Firstly, the procedure of transfer of participating interest (its part) in authorised capital from one shareholder of limited liability company (hereinafter referred to as “LLC”) to another one and/or third parties is detailed. Shareholder intending to exercise right of privilege purchase has to notify another shareholder who suggested to sell the participating interest (its part) within a 7-day period. Whereas, shareholder intending to buy participating interest (s) should specify whether he/she intends to purchase in full or partly.

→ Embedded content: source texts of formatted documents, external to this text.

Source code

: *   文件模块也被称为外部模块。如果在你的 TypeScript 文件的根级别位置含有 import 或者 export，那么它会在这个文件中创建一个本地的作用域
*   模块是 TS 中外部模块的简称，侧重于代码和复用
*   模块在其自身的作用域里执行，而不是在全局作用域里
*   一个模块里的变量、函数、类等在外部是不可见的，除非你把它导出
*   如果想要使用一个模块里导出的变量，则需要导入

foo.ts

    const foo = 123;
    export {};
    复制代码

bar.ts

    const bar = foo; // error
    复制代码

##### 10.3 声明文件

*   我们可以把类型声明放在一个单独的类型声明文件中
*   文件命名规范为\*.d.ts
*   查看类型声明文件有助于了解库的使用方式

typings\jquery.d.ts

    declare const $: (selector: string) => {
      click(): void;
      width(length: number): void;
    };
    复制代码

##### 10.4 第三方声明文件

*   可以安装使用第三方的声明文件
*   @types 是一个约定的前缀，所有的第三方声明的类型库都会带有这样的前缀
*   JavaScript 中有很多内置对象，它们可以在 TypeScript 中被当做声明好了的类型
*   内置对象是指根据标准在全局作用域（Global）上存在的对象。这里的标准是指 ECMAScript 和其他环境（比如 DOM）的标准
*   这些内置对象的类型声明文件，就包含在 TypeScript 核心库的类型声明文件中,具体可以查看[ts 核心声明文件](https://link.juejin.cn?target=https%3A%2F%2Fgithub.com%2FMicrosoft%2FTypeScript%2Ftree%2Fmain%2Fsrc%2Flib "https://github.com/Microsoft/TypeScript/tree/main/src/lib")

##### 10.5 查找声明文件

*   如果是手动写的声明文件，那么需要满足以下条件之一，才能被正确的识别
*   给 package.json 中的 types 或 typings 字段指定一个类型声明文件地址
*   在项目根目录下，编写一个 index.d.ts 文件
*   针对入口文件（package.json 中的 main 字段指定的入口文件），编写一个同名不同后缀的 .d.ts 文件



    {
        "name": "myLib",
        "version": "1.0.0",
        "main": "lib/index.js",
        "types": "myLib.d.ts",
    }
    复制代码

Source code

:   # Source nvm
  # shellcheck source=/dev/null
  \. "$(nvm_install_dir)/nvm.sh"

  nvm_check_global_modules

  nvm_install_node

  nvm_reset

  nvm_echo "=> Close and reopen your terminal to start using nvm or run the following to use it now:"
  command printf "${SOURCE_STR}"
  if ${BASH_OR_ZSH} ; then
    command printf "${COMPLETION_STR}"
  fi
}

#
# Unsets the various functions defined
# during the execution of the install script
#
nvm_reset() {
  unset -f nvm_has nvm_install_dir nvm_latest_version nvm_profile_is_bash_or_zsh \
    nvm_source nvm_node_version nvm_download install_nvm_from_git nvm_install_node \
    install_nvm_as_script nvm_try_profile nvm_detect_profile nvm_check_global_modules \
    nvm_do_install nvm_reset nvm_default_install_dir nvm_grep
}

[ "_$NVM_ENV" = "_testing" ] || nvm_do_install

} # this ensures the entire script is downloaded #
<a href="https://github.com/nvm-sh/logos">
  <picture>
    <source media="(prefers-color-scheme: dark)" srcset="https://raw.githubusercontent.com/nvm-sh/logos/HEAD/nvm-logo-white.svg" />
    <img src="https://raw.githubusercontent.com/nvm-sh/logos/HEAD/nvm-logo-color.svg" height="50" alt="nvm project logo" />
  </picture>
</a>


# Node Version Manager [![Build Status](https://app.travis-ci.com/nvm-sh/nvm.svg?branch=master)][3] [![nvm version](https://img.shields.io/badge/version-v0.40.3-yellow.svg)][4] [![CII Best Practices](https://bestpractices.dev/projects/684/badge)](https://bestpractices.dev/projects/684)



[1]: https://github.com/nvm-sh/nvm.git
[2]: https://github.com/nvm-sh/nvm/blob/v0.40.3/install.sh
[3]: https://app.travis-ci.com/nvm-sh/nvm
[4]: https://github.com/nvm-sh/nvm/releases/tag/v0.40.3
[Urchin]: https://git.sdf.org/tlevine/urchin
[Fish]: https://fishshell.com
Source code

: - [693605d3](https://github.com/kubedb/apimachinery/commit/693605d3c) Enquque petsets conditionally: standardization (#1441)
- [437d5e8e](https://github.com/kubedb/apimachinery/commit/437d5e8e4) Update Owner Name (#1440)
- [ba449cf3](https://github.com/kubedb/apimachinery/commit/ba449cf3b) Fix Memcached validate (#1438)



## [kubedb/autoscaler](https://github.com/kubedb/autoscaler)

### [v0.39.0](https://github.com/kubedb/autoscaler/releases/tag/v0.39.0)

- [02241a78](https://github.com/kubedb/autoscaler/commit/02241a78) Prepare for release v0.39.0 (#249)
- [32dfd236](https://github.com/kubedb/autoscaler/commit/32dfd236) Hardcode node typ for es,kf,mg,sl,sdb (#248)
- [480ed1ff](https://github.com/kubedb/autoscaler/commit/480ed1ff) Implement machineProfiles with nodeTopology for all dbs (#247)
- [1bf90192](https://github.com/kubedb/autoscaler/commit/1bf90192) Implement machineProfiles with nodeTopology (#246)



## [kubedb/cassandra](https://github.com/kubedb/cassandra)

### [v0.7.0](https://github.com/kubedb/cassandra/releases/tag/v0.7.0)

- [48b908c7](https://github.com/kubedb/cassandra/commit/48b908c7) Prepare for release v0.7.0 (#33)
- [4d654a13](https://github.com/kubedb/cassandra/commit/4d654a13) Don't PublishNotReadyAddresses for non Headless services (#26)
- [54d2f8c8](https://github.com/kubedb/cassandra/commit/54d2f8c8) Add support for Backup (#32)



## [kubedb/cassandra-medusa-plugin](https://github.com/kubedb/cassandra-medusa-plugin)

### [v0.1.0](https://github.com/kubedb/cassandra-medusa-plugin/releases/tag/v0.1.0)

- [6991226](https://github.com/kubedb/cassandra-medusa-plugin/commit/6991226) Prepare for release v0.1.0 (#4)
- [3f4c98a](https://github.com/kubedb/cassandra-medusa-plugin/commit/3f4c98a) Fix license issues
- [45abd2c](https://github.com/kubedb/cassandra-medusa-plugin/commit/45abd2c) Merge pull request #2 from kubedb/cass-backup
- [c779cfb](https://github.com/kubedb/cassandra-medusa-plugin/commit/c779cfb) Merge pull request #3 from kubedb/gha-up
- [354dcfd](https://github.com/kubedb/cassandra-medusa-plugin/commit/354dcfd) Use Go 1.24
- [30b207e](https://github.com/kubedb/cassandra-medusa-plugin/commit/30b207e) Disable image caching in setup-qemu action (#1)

Further succession of events depends on the cumulative size of the received offers:
- if it does not exceed the size of the participating interest being sold, each of shareholders will acquire part that they specified in the notice, and remained part can be alienated to the third party if no offers from shareholders of LLC are received;
- if it exceeds the size of the participating interest being sold (a part of participating interest), shareholders acquire proportion to the sizes of their shares in an authorised capital if other distribution is not provided by the charter or the foundation agreement of LLC.
Secondly, a person, that has become owner of 50 and more percent in an authorized capital (except the state), who does not own participating interest or owns less than 50 percent of participating interest, is obliged to offer minority shareholders to sell their participating interest to him at a market price. This offer can be communicated through the company notice if it is envisaged in the charter of LLC. Upon receipt of written consent of the minority shareholders on sale of their participating interest, majority shareholders are obliged to buy it.
Thirdly, time limit for repayment of dividends is specified – dividends should be paid within 60 days following the decision on profit distribution among shareholders. Specific term and procedure for repayment of dividends are determined in the charter of LLC or by the decision of general meeting of shareholders.